Popüler yazında, bu anekdotlar Truva Savaşı efsanelerinde tarihsel bir çekirdeğin kanıtı olarak yorumlanmıştır. Ancak, bilim adamları efsanelerdeki herhangi bir olay için tarihsel kanıt bulamamışlardır ve Hitit belgeleri Wilusa-Troy'un Grek-Ahhiyawa tarafından saldırıya uğradığını göstermemektedir. Ünlü Hititolog Trevor Bryce, Wilusa'nın tarihine ilişkin mevcut anlayışımızın gerçek bir Truva Savaşı'nın olduğuna dair kanıt sağlamadığı konusunda uyarıda bulunmaktadır, zira "bir kişinin elinde ne kadar az malzeme varsa, o kadar kolay bir şekilde istediği sonuca ulaşmak için manipüle edilebilir".

Kilise Kayıtlarında Geç Ilium

MS 4. yüzyıldan Bizans dönemine kadar İlium, eyalet başkentinin Kyzikos Metropolit Başpiskoposluğu'na bağlıydı. Aralarında MS 325 yılında İznik Konsili'ne katılan Orion adında bir piskoposun da bulunduğu birkaç Troia piskoposu tarihsel olarak belgelenmiştir. Leucadius adındaki bir diğer piskopos ise Ariusçuluğu benimseyen sapkın piskoposlar arasındaydı.

Modern zamanlarda, Michel d'Herbigny İlium'un titüler piskoposu olarak atanmıştır. Daha sonra birkaç kişi daha bu görevi üstlenmiştir, ancak 1968'den beri bu makam boştur.

Sit alanının korunması

Troya Tarihi Milli Parkı

Troya Sırtı'nın batı tarafı. Tevfikiye'den gelen yol sağdan girmektedir.
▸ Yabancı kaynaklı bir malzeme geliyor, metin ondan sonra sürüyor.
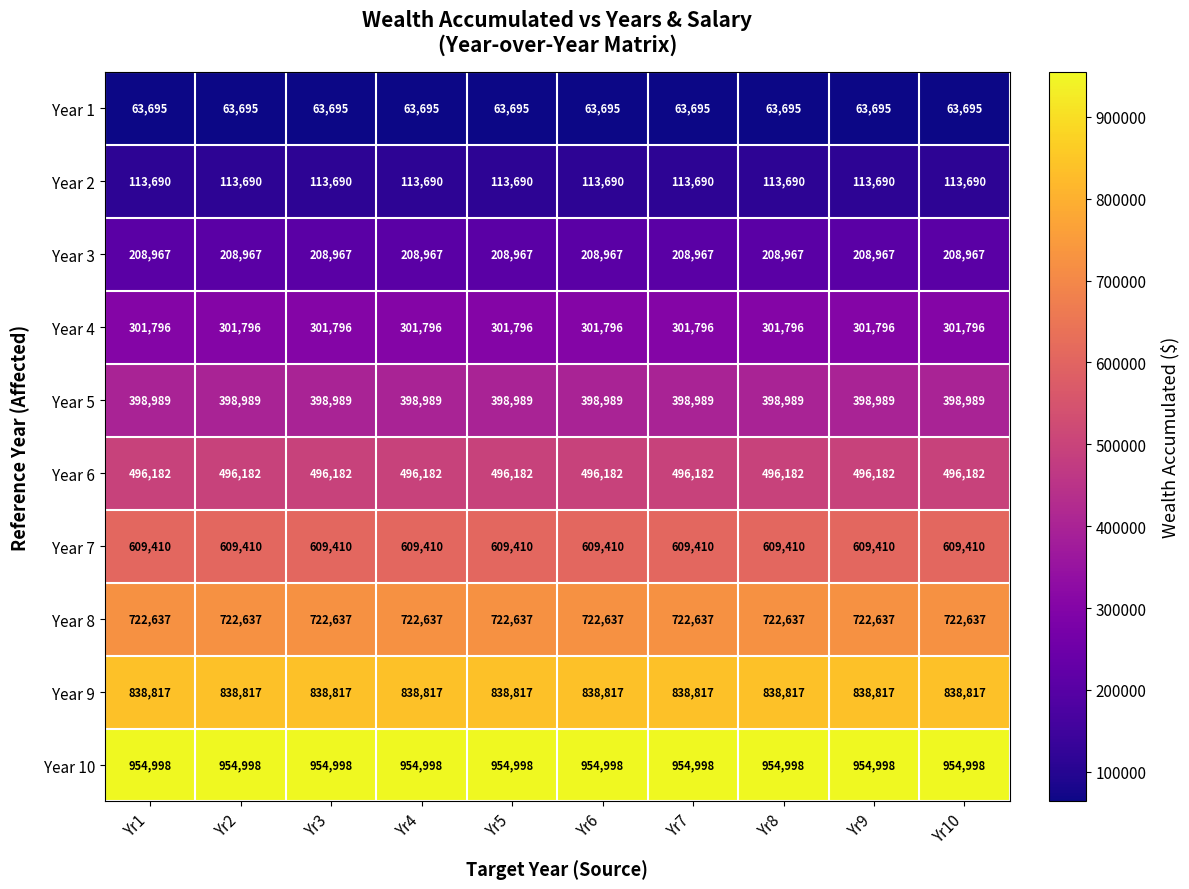

The Year 1 series shows 63695 at Yr1. True or false?

True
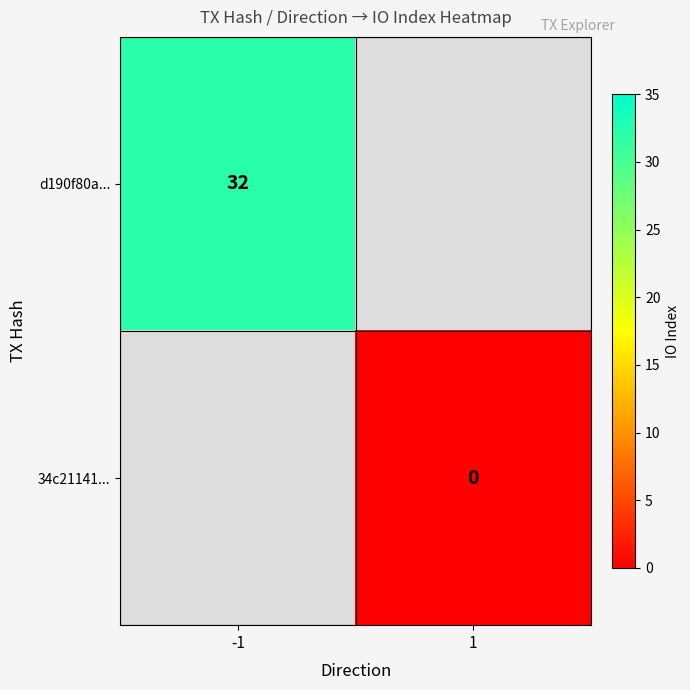

The value of d190f80a... at -1 is 32. True or false?

True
Türk hükümeti 30 Eylül 1996 tarihinde Troya Tarihi Milli Parkı'nı oluşturmuştur. Park, Truva merkezli olmak üzere Truva ve çevresini kapsayan 136 kilometrekarelik (53 sq mi) bir alanı kapsamaktadır. Parkın amacı, içindeki tarihi yerleri ve anıtları ve bölgenin çevresini korumaktır. Park 1998 yılında UNESCO Dünya Mirası Alanı olarak kabul edilmiştir.

2015 yılında parka bir Dönem Kalkınma Revizyon Planı uygulanmıştır. Bu planın amacı parkı önemli bir turizm alanı haline getirmekti. Planlar arasında halkın en çok ilgisini çeken özelliklerin belirlenmesi için pazarlama araştırması, park personelinin turizm yönetimi konusunda eğitilmesi ve günübirlik geziler yapanlar için kamp alanları ve tesisler inşa edilmesi yer alıyordu. Bu sonuncusu, Troya Sırtı'nı Troya ile paylaşan Tevfikiye köyünde yoğunlaştırılmıştır.
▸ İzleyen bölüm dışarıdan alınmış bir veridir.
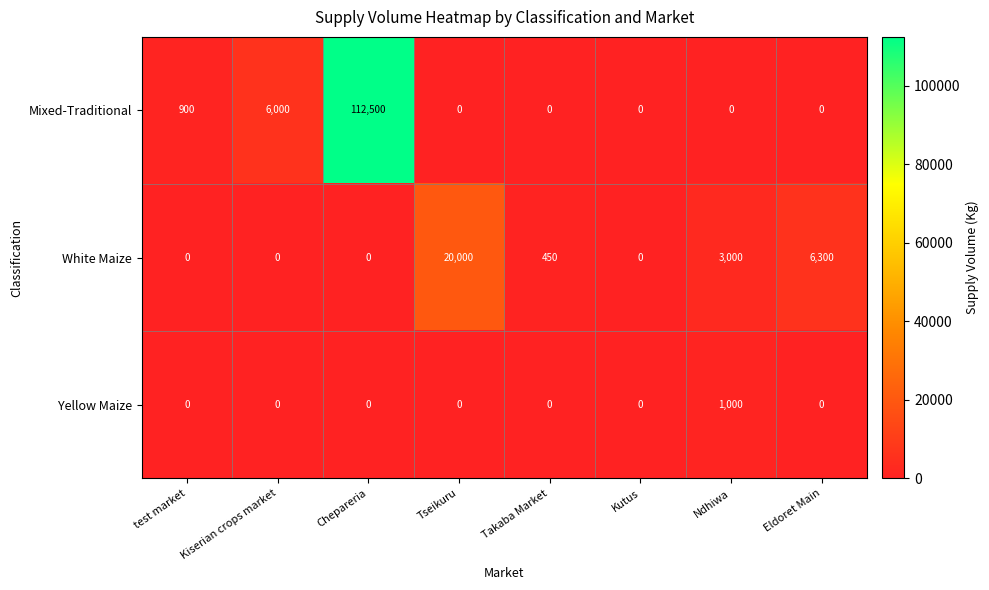

Reading left to right, transcribe all the data shown in this chart.

Mixed-Traditional: test market=900	Kiserian crops market=6000	Chepareria=112500	Tseikuru=0	Takaba Market=0	Kutus=0	Ndhiwa=0	Eldoret Main=0
White Maize: test market=0	Kiserian crops market=0	Chepareria=0	Tseikuru=20000	Takaba Market=450	Kutus=0	Ndhiwa=3000	Eldoret Main=6300
Yellow Maize: test market=0	Kiserian crops market=0	Chepareria=0	Tseikuru=0	Takaba Market=0	Kutus=0	Ndhiwa=1000	Eldoret Main=0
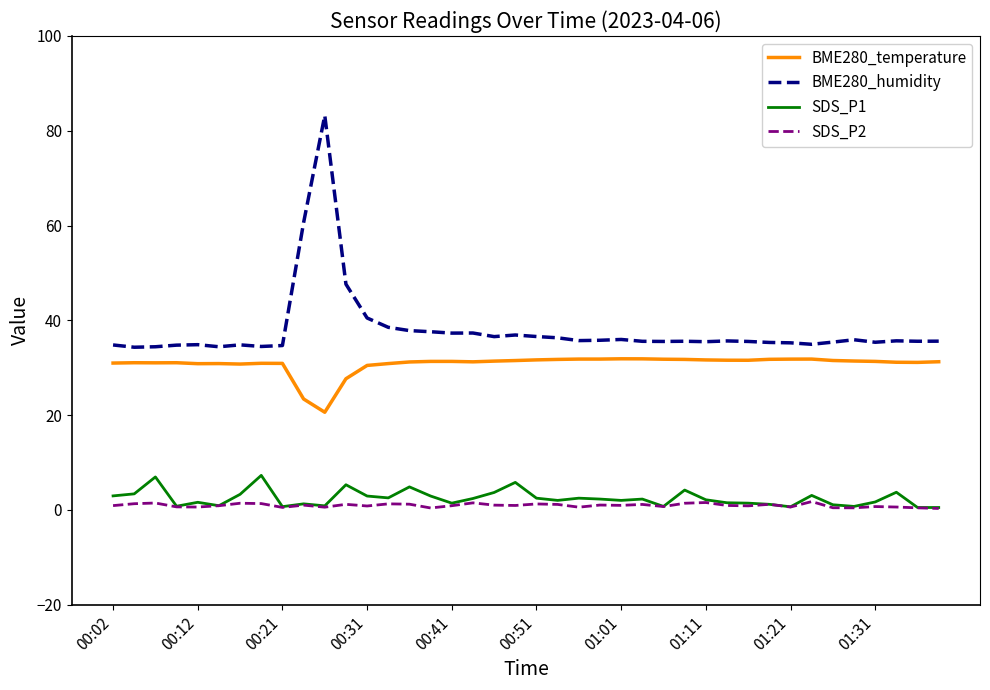

What is the minimum value for BME280_temperature?

20.6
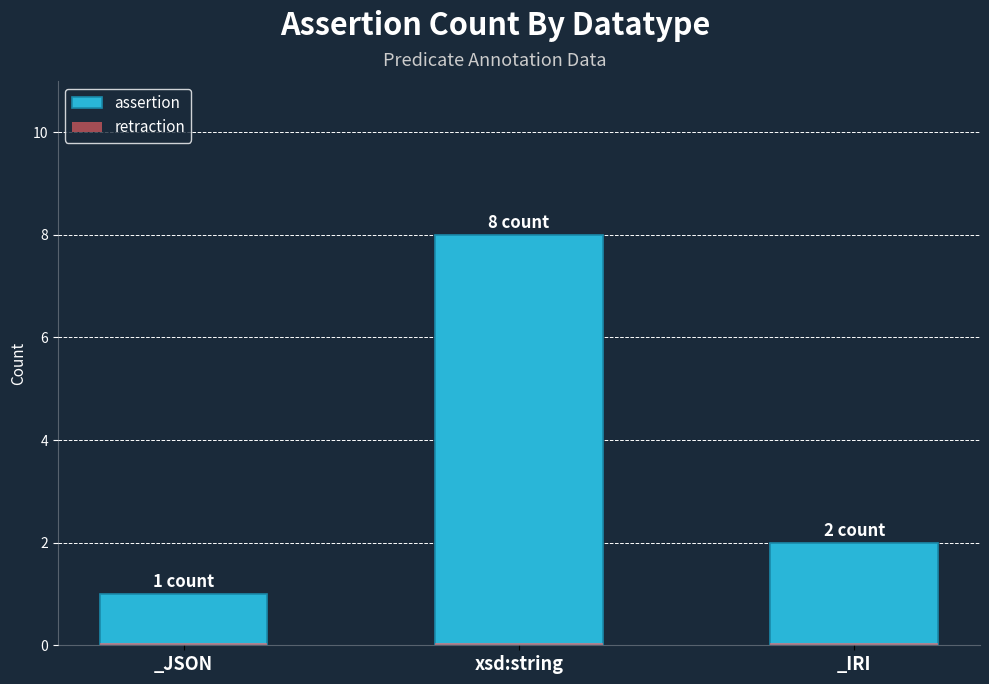

Reading left to right, what are all the values shown in this chart?

assertion: _JSON=1.0	xsd:string=8.0	_IRI=2.0
retraction: _JSON=0.1	xsd:string=0.1	_IRI=0.1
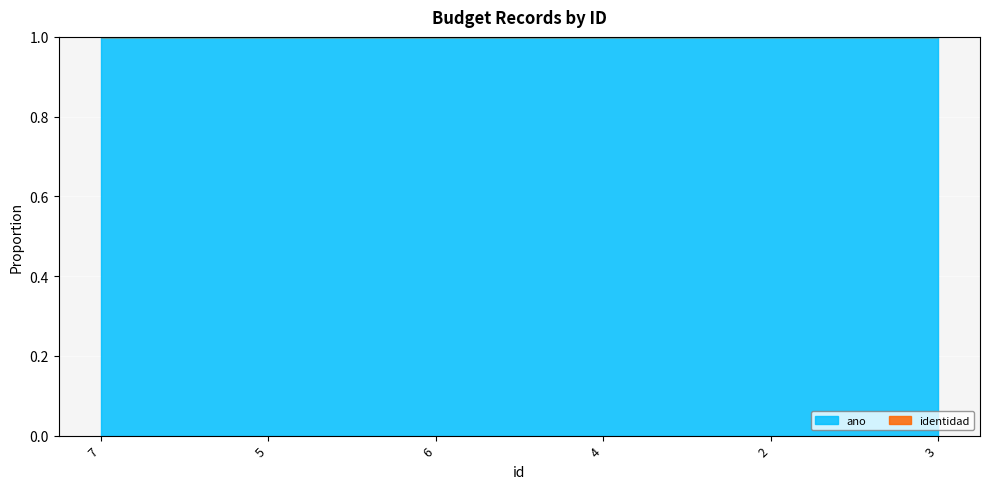

At which category does the chart reach its minimum across all series?

3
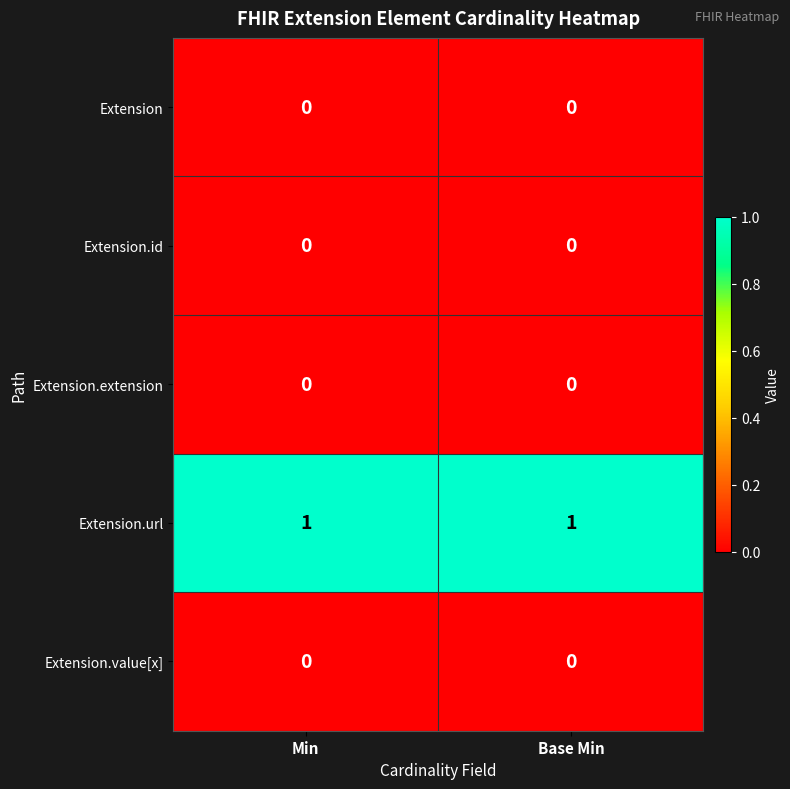

True or false: Extension.value[x] has a value of 0 at Base Min.

True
Antik kentin modern kapısından önceki meydanda yer alan ahşap Truva Atı anıtı

Antik alana halkın erişimi, Tevfikiye'deki müze civarından Hisarlık'ın doğu tarafına giden yol boyunca sağlanmaktadır. Bazı park yerleri mevcuttur. Ziyaretçiler genellikle otobüsle gelir ve yolcularını çiçekler, ağaçlar ve kazıdan çıkarılan bazı objelerle süslenmiş geniş bir meydanda indirir. Meydanda, halkın kullanımı için bir merdiveni ve iç odaları olan büyük bir ahşap at anıtı bulunmaktadır. Meydanın sınırında alana giriş kapısı yer almaktadır. Halk turnikelerden geçmektedir. Giriş genellikle ücretsiz değildir. Alan içerisinde ziyaretçiler toprak yollarda ya da daha sarp yerlere ulaşmak için raylı tahta kaldırımlarda gezinti yaparlar. Özellikleri açıklayan çok dilli panoların bulunduğu birçok manzara noktası vardır. Çoğu açık havada olmakla birlikte, erken dönem megaron ve duvarının bulunduğu alan kalıcı bir gölgelikle örtülüdür.

UNESCO Dünya Mirası Alanı

Troya arkeolojik alanı, tarihi, kültürel ve bilimsel önemi nedeniyle 1998 yılında UNESCO Dünya Mirası listesine eklenmiştir.